Tu,” disse rivolto alla prima donna, “hai facilmente rimesso a posto la tua pietra perché sapevi dove l’avevi presa:
hai riconosciuto il tuo peccato, hai ascoltato umilmente i rimproveri della gente e della tua coscienza, e hai riparato grazie al tuo pentimento.
Tu, invece,” disse alla seconda, “non sai dove hai preso tutte le tue pietre, come non hai saputo accorgerti dei tuoi piccoli peccati.
Magari hai condannato le grosse colpe degli altri e sei rimasta invischiata nelle tue, perché non hai saputo vederle!”

Brano di Bruno Ferrero

Il monaco povero ed il monaco ricco

Il monaco povero e il monaco ricco

In una città c’erano due monasteri.
Uno era molto ricco, mentre l’altro era poverissimo.
Un giorno, uno dei monaci poveri si presentò nel monastero dei ricchi per salutare un amico monaco che viveva là.

“Per un po’ non ci vedremo più, amico mio.”

disse il monaco povero, “Ho deciso di partire per un lungo pellegrinaggio e visitare i cento grandi santuari:
accompagnami con la tua preghiera perché dovrò valicare tante montagne e guadare pericolosi fiumi.”
“Che cosa porti con te, per un viaggio così lungo e rischioso?” chiese il monaco ricco.
“Solo una tazza per l’acqua e una ciotola per il riso.” disse sorridendo il monaco povero.
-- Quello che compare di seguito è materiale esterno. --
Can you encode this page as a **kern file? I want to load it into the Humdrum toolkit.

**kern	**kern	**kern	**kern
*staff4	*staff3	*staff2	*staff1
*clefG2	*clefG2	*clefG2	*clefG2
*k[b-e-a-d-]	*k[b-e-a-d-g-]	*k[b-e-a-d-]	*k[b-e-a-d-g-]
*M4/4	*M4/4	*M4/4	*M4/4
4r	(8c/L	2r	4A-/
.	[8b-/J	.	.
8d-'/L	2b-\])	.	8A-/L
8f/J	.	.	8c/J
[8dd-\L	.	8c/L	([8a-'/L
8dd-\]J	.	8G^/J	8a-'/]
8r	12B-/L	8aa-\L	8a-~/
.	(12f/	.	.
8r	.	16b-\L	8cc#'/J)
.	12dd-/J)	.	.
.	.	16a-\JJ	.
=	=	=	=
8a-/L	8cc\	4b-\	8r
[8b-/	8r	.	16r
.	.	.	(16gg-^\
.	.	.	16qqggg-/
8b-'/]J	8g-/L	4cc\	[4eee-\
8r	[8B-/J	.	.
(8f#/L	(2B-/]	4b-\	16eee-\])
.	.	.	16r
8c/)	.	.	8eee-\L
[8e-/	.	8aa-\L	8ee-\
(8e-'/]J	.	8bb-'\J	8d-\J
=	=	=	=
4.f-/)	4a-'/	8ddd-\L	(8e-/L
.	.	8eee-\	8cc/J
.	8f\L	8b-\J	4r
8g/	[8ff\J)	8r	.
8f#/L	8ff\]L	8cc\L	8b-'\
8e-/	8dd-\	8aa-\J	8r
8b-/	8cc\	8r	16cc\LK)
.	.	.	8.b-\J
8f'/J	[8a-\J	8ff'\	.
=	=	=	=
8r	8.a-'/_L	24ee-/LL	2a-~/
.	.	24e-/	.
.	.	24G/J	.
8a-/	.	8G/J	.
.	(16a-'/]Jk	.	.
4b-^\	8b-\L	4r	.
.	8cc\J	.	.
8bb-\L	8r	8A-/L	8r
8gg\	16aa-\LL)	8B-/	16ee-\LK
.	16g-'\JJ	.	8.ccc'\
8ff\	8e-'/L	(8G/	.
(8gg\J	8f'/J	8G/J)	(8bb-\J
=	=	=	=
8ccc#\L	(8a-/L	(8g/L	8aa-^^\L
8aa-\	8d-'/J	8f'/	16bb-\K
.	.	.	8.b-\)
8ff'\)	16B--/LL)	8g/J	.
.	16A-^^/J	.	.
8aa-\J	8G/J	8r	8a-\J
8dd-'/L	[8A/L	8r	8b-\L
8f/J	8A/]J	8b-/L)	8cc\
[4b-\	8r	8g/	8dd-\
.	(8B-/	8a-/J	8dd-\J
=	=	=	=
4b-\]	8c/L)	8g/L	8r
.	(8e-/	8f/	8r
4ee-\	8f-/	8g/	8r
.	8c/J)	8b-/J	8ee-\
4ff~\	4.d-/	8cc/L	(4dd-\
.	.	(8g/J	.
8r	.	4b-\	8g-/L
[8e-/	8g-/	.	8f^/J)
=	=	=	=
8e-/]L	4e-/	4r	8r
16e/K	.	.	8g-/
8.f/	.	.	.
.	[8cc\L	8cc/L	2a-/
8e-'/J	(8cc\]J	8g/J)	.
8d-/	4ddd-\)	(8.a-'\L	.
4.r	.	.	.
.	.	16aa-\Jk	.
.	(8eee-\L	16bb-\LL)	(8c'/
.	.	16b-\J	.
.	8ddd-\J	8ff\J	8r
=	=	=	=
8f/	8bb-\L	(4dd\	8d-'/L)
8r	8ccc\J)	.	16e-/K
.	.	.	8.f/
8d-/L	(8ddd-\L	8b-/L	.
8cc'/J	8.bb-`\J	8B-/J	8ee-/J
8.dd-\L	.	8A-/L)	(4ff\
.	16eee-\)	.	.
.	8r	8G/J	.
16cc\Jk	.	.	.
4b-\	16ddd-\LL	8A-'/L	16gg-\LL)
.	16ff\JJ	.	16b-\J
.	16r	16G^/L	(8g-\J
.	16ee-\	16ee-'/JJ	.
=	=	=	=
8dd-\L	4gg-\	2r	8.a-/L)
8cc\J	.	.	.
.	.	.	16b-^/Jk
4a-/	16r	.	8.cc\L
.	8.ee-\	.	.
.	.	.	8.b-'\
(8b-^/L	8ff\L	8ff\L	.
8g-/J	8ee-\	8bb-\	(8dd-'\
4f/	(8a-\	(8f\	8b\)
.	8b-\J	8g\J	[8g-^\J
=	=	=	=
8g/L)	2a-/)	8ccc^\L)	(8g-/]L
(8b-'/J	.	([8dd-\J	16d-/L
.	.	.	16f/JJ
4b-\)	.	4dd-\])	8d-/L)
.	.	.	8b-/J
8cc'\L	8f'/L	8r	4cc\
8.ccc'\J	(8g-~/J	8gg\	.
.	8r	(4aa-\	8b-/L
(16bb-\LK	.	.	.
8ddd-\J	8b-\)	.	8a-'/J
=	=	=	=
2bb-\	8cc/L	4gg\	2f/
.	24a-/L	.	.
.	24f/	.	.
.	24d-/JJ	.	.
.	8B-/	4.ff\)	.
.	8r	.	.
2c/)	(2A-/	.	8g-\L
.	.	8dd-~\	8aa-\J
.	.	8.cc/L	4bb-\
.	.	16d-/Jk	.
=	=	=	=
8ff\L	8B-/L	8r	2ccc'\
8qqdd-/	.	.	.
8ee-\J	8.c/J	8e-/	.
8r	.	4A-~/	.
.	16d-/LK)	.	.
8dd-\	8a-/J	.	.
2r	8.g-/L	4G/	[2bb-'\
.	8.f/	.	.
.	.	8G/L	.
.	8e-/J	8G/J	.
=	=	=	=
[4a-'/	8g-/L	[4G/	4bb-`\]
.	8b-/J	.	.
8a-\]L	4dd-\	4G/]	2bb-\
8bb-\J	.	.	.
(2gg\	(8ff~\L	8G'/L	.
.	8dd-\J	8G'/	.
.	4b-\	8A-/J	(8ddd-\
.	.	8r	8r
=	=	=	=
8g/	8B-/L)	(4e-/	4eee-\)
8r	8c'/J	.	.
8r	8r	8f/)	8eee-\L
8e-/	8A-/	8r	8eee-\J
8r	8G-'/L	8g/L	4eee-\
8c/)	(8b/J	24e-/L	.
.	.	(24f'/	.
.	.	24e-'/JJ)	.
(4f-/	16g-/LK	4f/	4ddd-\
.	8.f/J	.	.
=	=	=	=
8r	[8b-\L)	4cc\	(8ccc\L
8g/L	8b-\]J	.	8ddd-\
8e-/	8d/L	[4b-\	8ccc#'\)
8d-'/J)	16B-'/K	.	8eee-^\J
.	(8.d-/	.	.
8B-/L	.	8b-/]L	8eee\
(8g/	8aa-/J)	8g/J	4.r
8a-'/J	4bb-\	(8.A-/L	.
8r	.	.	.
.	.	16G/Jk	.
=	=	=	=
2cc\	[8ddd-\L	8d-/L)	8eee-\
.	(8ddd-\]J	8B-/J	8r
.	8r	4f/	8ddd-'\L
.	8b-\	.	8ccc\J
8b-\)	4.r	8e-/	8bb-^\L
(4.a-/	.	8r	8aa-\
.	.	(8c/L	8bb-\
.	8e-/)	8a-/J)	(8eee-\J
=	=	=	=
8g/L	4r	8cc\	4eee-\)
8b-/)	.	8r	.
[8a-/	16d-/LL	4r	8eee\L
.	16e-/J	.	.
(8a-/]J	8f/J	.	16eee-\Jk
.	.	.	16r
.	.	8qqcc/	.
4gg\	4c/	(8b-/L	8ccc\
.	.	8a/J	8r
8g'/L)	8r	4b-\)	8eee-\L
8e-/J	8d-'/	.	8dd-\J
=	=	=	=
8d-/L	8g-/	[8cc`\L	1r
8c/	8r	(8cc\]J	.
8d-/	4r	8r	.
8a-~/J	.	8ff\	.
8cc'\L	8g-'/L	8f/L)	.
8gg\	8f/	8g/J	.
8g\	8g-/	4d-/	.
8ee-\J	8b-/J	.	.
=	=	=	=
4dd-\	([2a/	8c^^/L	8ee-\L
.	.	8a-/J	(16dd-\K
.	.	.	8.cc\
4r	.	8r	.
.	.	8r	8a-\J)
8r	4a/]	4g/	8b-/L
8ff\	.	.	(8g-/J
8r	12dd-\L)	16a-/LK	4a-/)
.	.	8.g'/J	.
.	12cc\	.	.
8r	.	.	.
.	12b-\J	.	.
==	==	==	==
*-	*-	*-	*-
L’altro si meravigliò molto e lo guardò severamente:

“Tu semplifichi un po’ troppo le cose, caro mio!
Non bisogna essere così sventati e sprovveduti.
Anch’io sto per partire per il pellegrinaggio ai cento santuari, ma non partirò di certo finché non sarò sicuro di avere con me tutto quello che mi può servire!”
Un anno dopo, il monaco povero tornò a casa e si affrettò a visitare l’amico ricco per raccontargli la grande e ricca esperienza spirituale che aveva potuto fare durante il pellegrinaggio.

Il monaco ricco dimostrò solo un’ombra di disappunto quando dovette confessare:

“Purtroppo io non sono ancora riuscito a terminare i miei preparativi!”

Brano tratto dal libro “Il canto del grillo.” di Bruno Ferrero. Edizioni ElleDiCi.